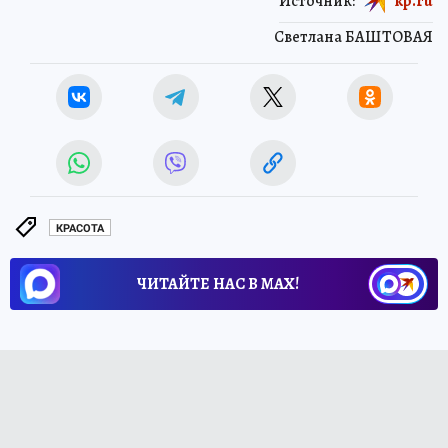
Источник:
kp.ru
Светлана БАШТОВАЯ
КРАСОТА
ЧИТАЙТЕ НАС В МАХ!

* * *

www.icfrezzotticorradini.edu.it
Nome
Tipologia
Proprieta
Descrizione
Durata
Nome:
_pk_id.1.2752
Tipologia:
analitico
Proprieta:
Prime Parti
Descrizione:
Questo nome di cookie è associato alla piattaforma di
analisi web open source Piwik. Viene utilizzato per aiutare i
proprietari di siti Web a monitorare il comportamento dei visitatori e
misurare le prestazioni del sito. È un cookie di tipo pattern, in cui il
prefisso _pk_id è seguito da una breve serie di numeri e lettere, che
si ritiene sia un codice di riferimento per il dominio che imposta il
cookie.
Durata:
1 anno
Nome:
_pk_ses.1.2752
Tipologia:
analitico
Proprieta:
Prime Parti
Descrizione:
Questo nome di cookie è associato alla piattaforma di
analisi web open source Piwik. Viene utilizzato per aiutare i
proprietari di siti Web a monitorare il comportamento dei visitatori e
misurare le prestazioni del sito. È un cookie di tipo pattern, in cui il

[Consegna] Puoi trascrivere alla lettera le righe dei record da quella che contiene "www.icfrezzotticorradini.edu.it" fino a quella che contiene "prefisso _pk_id è", comprese entrambe?

[Soluzione]
www.icfrezzotticorradini.edu.it
Nome
Tipologia
Proprieta
Descrizione
Durata
Nome:
_pk_id.1.2752
Tipologia:
analitico
Proprieta:
Prime Parti
Descrizione:
Questo nome di cookie è associato alla piattaforma di
analisi web open source Piwik. Viene utilizzato per aiutare i
proprietari di siti Web a monitorare il comportamento dei visitatori e
misurare le prestazioni del sito. È un cookie di tipo pattern, in cui il
prefisso _pk_id è seguito da una breve serie di numeri e lettere, che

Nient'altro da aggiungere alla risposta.